How to handle company dissolution litigation
September 08, 2014 | BY
clpstaff &clp articles &Llinks Law Offices
Peiming Yang and Kevin Huang
[email protected] and [email protected]
A company is a market entity that involves multiple civil and commercial legal relationships. Dissolution means the closure of this market entity and the termination of all legal relationships, which will affect market stability. In addition, through the judicial procedure and liquidation proceedings, a company's dissolution will not only consume a large amount of judicial resources, but will also bring a devaluation of the company's assets at the liquidation price. This may ultimately damage the legal rights and interests of the shareholders and creditors. Therefore, the court normally exercises caution and will not issue a dissolution judgment without the proper evidence and after following the required process.
A recent case has once again pulled company dissolution litigation into the spotlight. The joint venture shareholder of Guangzhou Wang Lao Ji claimed that there had been irreconcilable contradictions in the operational conditions of the company and asked to dissolve the joint venture, Wang Lao Ji. Should requesting dissolution be the effective relief in case of a company deadlock? How is it applied?
The Company Law's role in dissolution
It is stipulated in Article 182 of the PRC Company Law that when a company experiences serious difficulties in its business and the shareholders will suffer serious damages if the company continues its operations, a shareholder or a group of shareholders holding 10% or more of the company's shares may, in the absence of any other means, request a mandatory dissolution of the company by the court.
Furthermore, specific grounds to file a suit to dissolve a company are expressly provided in the Provisions on Several Issues Concerning the Application of the «PRC Company Law» (2) (Revised). According to this judicial interpretation, when a shareholder files a lawsuit with the court for dissolution solely on the grounds of harm to his/her right to know and right to ask for profit distribution, deficit or insolvency of the company or failure to carry out liquidation following revocation of the company's business licence, the court shall not accept the application.
Deciding to dissolve
As described in the case mentioned above, the shareholders of a joint venture may encounter conflicts during the operations of a company which may further cause deadlock in the company's management. Dissolution of a company may not necessarily be the best option to maximise the company's interests. Nevertheless, there are circumstances where the shareholders fall apart and file a suit to request the dissolution of the company.
As can be seen from the few cases where the court rules for dissolution, the following requirements need to be fulfilled in order to dissolve a company:
- Long term failure of the power organs of a company (board of shareholders, board of directors) where effective resolutions cannot be passed;
- Inability to exercise the right of one shareholder in the long term, which causes a huge loss to the shareholder; and
- The company deadlock is unable to be solved through any other means in the long term.

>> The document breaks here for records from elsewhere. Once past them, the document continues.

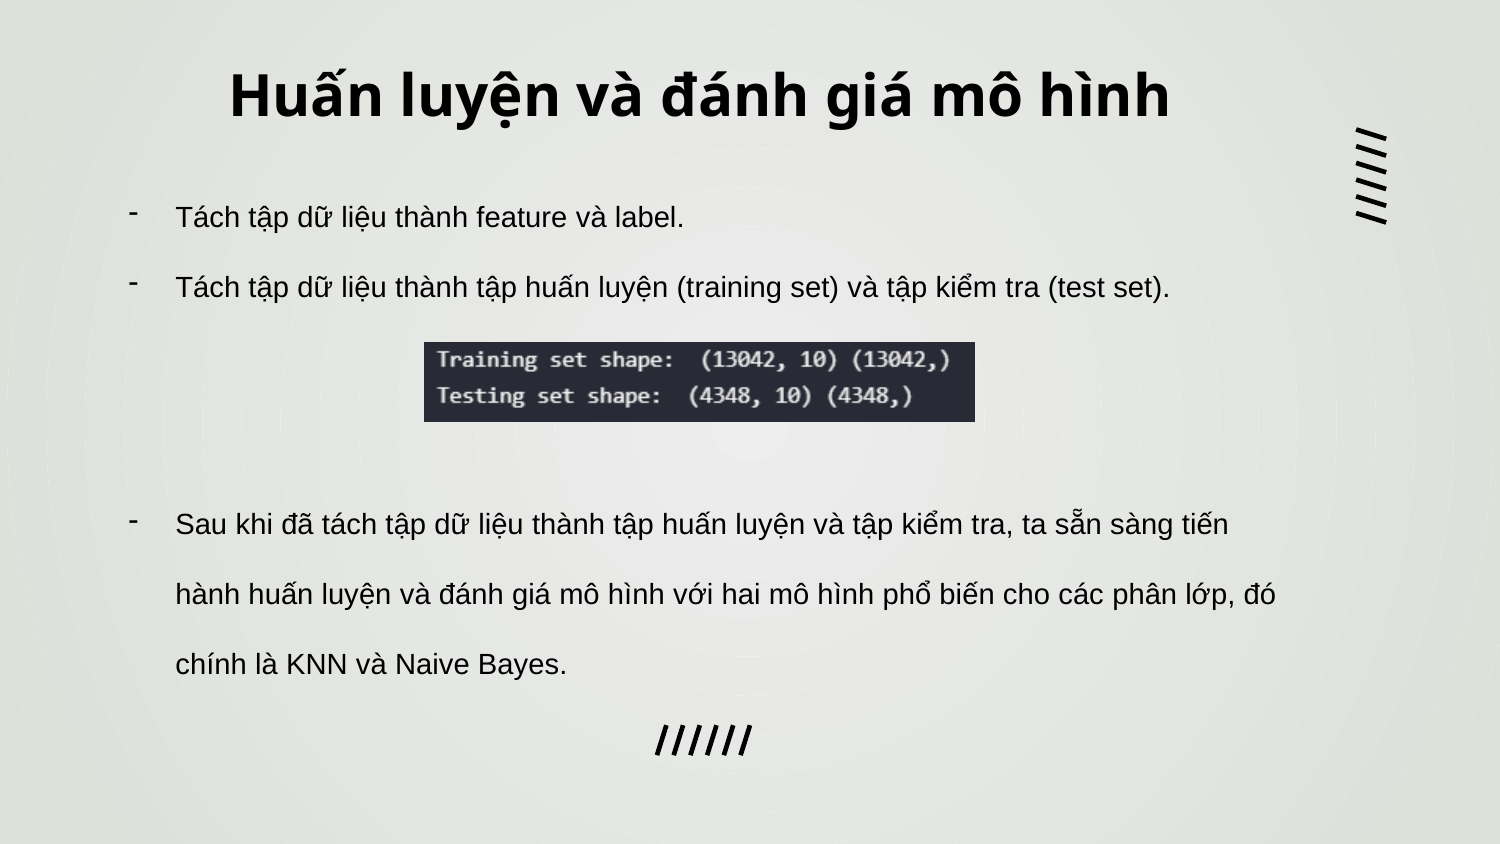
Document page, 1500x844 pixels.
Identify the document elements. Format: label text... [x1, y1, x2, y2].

picture [424, 341, 976, 423]
title Huấn luyện và đánh giá mô hình [198, 43, 1202, 134]
text_box Tách tập dữ liệu thành feature và label. Tách tập dữ liệu thành tập huấn luyện (training set) và tập kiểm tra (test set). [113, 155, 1318, 311]
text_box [656, 724, 751, 756]
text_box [1324, 160, 1418, 192]
text_box Sau khi đã tách tập dữ liệu thành tập huấn luyện và tập kiểm tra, ta sẵn sàng tiến hành huấn luyện và đánh giá mô hình với hai mô hình phổ biến cho các phân lớp, đó chính là KNN và Naive Bayes. [113, 463, 1318, 688]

Moreover, the court will actively organise conciliation among the parties during the trial process. The court will only make a judgment to dissolve a company in the case where this conciliation fails.
Avoiding litigation
The shareholder of a company, before filing a suit of company dissolution, must collect and prepare the following evidence:
- Evidence showing that the company is experiencing serious difficulties in its business, including the difficulties experienced by the company's authority in running company affairs and external business activities;
- Evidence showing that the interests of the shareholders have suffered huge losses. For instance, the company has a deficit or has lost business opportunities to gain profits;
- Evidence showing the exhaustion of other possible relief, e.g. negotiation among the shareholders, other purchasers have been contacted to purchase the share equities of the dissenting shareholder or settlement plans have been proposed to resolve the company deadlock.
Nevertheless, taking precautions beforehand is always more effective than seeking remedies afterwards. At the establishment of the company or the formulation of the articles of association, the rights of control, management, operation shall be defined clearly, and solutions in the event of a company deadlock also need to be formulated, so they can have a preventive effect in advance. For example, it could be agreed in the articles of association that once the board of shareholders experiences deadlock (i.e. parties with opposing opinions hold 50% of the voting rights respectively), a certain shareholder (e.g. the managing shareholder of the company) has the right to settle disputed matters. The withdrawal mechanism of certain shareholders in special circumstances may also be stipulated. Avoiding a deadlock also avoids company dissolution litigation, which in turn helps to maintain the stability of the company and the shareholders' interests to a greater extent.